Iqbal Singh Kullar

Personal information
- Born: 26 February 1954 (age 72) Sansarpur, India

Sport
- Sport: Field hockey
- Position: Midfield

Senior career
- Years: Team / Caps / Goals
- 1979–1985: Beckenham / - / -
- 1985–1988: Worthing / - / -

National team
- Years: Team / Caps / Goals
- 1979–1980: England / 7 / -
- 1980–1980: Great Britain / 5 / -

= Iqbal Singh Kullar =

British field hockey player

Iqbal Singh Kullar (born 26 February 1954) is a former hockey international player, who represented England and Great Britain. He was selected for the 1980 Summer Olympics.

== Biography ==
Kullar was born in Sansarpur, India but moved to England in 1964 aged 10, he studied at the University of London.

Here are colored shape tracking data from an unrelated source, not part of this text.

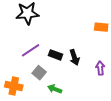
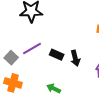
gray square: (39, 73) -> (11, 58), moved

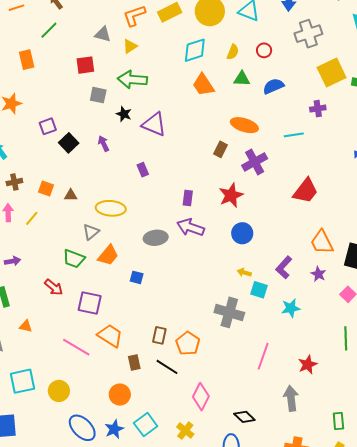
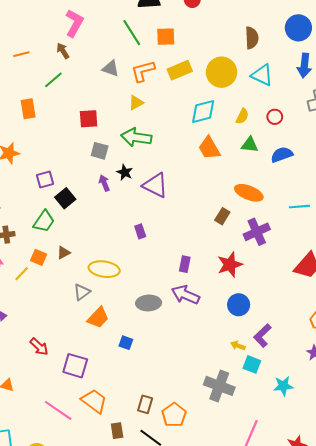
gray triangle: (103, 34) -> (111, 68), moved
purple arrow: (104, 144) -> (104, 183), moved
orange square: (46, 188) -> (39, 257), moved
brown triangle: (71, 195) -> (64, 253), turned -32
green trapezoid: (74, 259) -> (44, 221), moved, turned -80
purple L-shape: (284, 267) -> (262, 336), moved

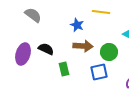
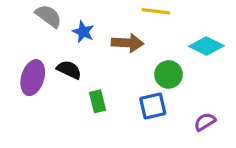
blue star: (77, 25) -> (83, 32), moved
brown arrow: (83, 46) -> (127, 43), moved

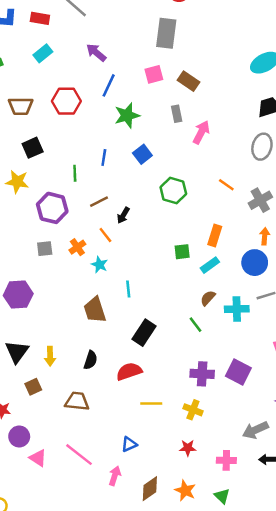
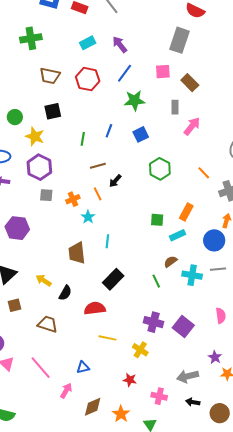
cyan rectangle: (43, 53) -> (88, 43), moved
purple hexagon: (52, 208) -> (39, 167), moved
yellow arrow: (50, 356) -> (44, 280), moved, turned 112

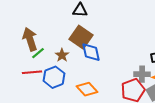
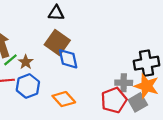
brown star: (62, 55) -> (26, 62), moved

He played club hockey for Beckenham Hockey Club in the Men's England Hockey League and represented Kent at county level. While at Beckenham he made his England debut on 11 May 1979 against Czechoslovakia in Zagreb and his Great Britain debut on 4 January 1980 against the Netherlands in Karachi, during the Champions Trophy.

Kullar was named in the 22-strong squad for the Great Britain team for the 1980 Olympic Games in Moscow, but was unable to participate due to the boycott.

He left Beckenham for Worthing Hockey Club for the start of the 1985 season and became the club's player-coach.